Core Concepts
WaZI is a learned and workload-aware variant of the Z-index, optimizing storage layout and search structures for spatial query performance.
Abstract
The content introduces WaZI, a novel approach to spatial indexing that combines machine learning models with Z-index structure. It addresses the challenges of spatial indexing by optimizing storage layout and search structures based on data distribution and query workload. The paper outlines the cost function formulation, adaptive partitioning, ordering strategies, and a page-skipping mechanism to enhance query performance. Experimental results demonstrate significant improvements in range query time compared to state-of-the-art indexes.
Introduction
Learned indexes aim to improve query performance by utilizing machine learning models.
Traditional spatial indexes like R-trees have limitations in handling large volumes of spatial data.
Related Work
Traditional spatial indexes are categorized into space partitioning-based, data partitioning-based, and data transformation-based indexes.
Learned indexes like RMI have shown benefits in reducing index sizes and query latency.
The Base Z-Index
The Z-index uses hierarchical partitioning and ordering to facilitate range queries efficiently.
Monotonicity property of the Z-index aids in processing range queries effectively.
The WaZI Index
WaZI optimizes partitioning and ordering based on data distribution and query workload.

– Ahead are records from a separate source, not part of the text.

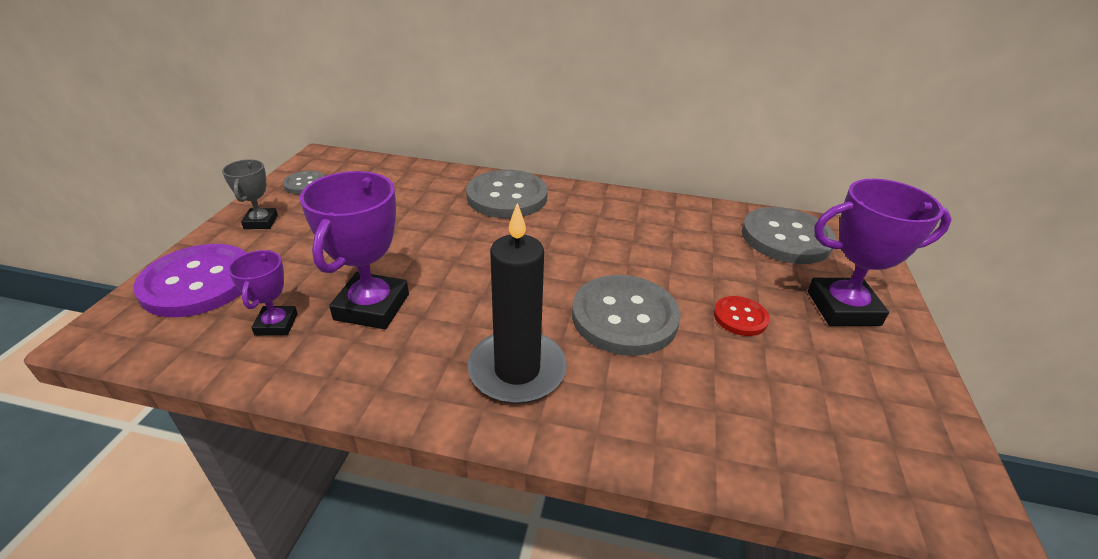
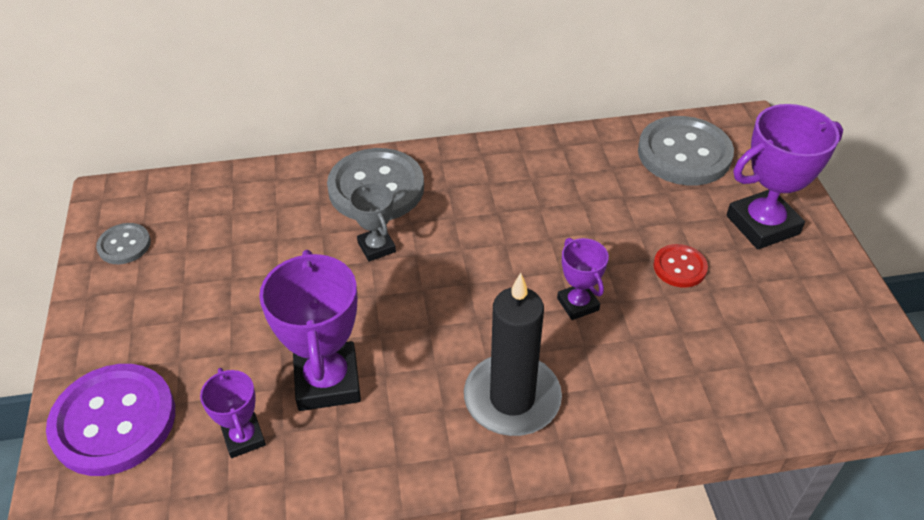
camera: 20 degrees left, 10 degrees up
(261, 222) = (116, 318): grey trophy -> grey trophy (376, 247)
(624, 317) = (578, 304): grey button -> purple trophy

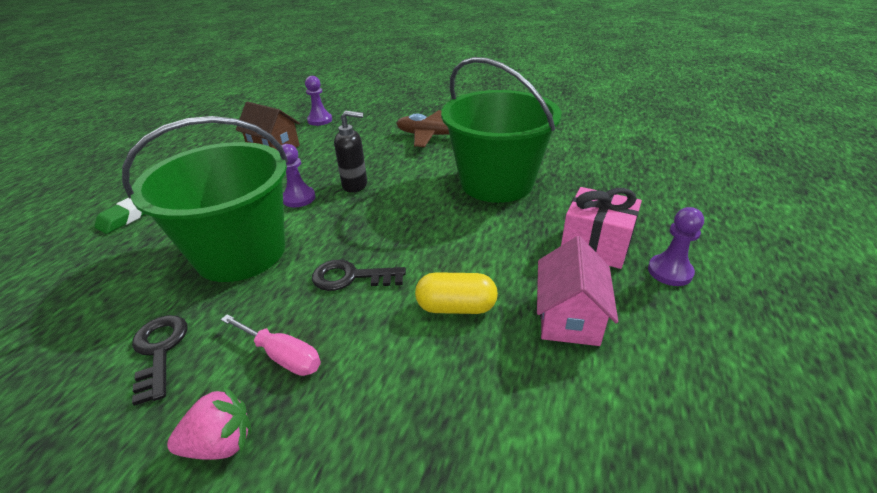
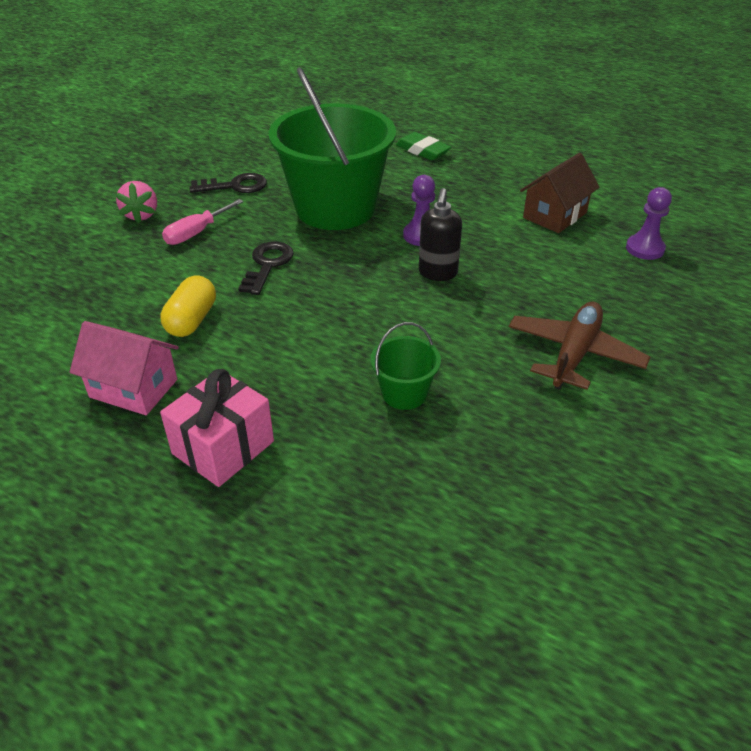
camera: 100 degrees right, 5 degrees up
(496, 183) = (404, 393): green bucket -> green bucket, size x0.43
(670, 271) = (141, 497): purple pawn -> none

Adaptive partitioning and ordering strategies are employed to minimize retrieval costs during range queries.
Skipping Mechanism
Introduces look-ahead pointers to skip irrelevant leaf nodes during range query processing.
Algorithm for constructing look-ahead pointers is presented for efficient skipping.
Experiments
Real-world datasets from OpenStreetMap are used along with skewed semi-synthetic query workloads.
Comparison with baselines like STR, CUR, Flood, QUASII, and Base shows significant improvements in range query performance with WaZI.
Stats
Our extensive experiments show that the WaZI index improves range query time by 40% on average over the baselines while always performing better or comparably to state-of-the-art spatial indexes.
Quotes
"We propose a generalization of the Z-index that adapts gracefully to both the distribution of spatial data and the workload of range queries."
"Our aim is for the index to be adaptive to the given data and anticipated range queries."